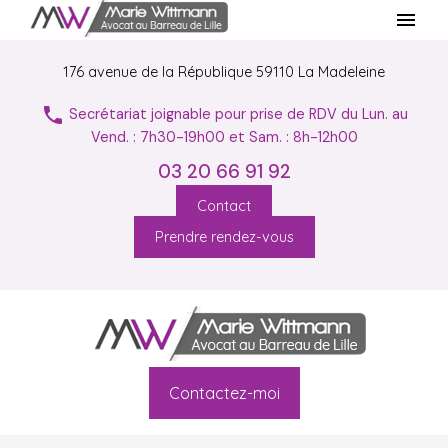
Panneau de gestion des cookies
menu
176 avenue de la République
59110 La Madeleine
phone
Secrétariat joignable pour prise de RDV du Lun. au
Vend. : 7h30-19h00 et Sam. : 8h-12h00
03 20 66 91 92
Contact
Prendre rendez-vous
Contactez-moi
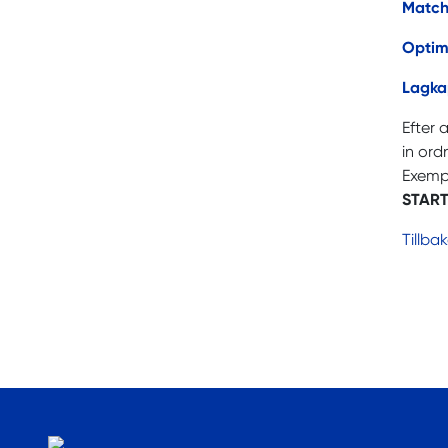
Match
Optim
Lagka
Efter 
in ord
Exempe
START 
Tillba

-.-.-

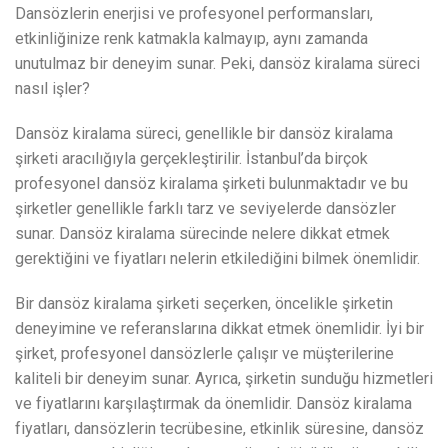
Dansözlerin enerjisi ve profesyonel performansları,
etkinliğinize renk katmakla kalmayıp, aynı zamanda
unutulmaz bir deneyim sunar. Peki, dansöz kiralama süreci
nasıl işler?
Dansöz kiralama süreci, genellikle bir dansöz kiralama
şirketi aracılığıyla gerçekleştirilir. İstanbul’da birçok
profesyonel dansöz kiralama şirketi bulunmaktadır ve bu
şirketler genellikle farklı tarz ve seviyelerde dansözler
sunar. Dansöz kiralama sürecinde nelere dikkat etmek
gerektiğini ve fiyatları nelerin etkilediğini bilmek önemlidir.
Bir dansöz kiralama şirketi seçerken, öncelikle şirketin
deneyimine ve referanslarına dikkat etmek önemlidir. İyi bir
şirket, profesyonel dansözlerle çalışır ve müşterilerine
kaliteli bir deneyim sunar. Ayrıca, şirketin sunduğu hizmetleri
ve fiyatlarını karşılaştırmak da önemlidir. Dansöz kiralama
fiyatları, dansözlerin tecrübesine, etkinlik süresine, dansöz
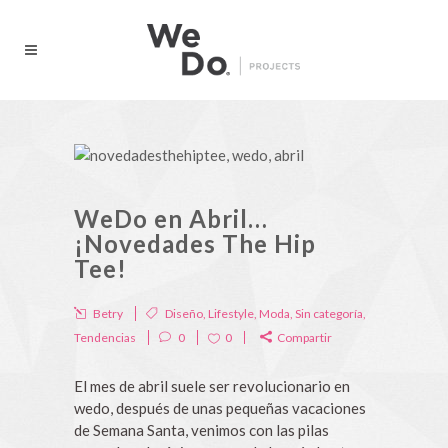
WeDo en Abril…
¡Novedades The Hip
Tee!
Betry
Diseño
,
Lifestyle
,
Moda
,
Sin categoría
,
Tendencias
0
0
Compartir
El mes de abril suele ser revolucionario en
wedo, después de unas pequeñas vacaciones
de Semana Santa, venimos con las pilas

-.-.-

Your instructions: Each line above that contains the word "şirketin" should be returned.

Solution below:
Bir dansöz kiralama şirketi seçerken, öncelikle şirketin
kaliteli bir deneyim sunar. Ayrıca, şirketin sunduğu hizmetleri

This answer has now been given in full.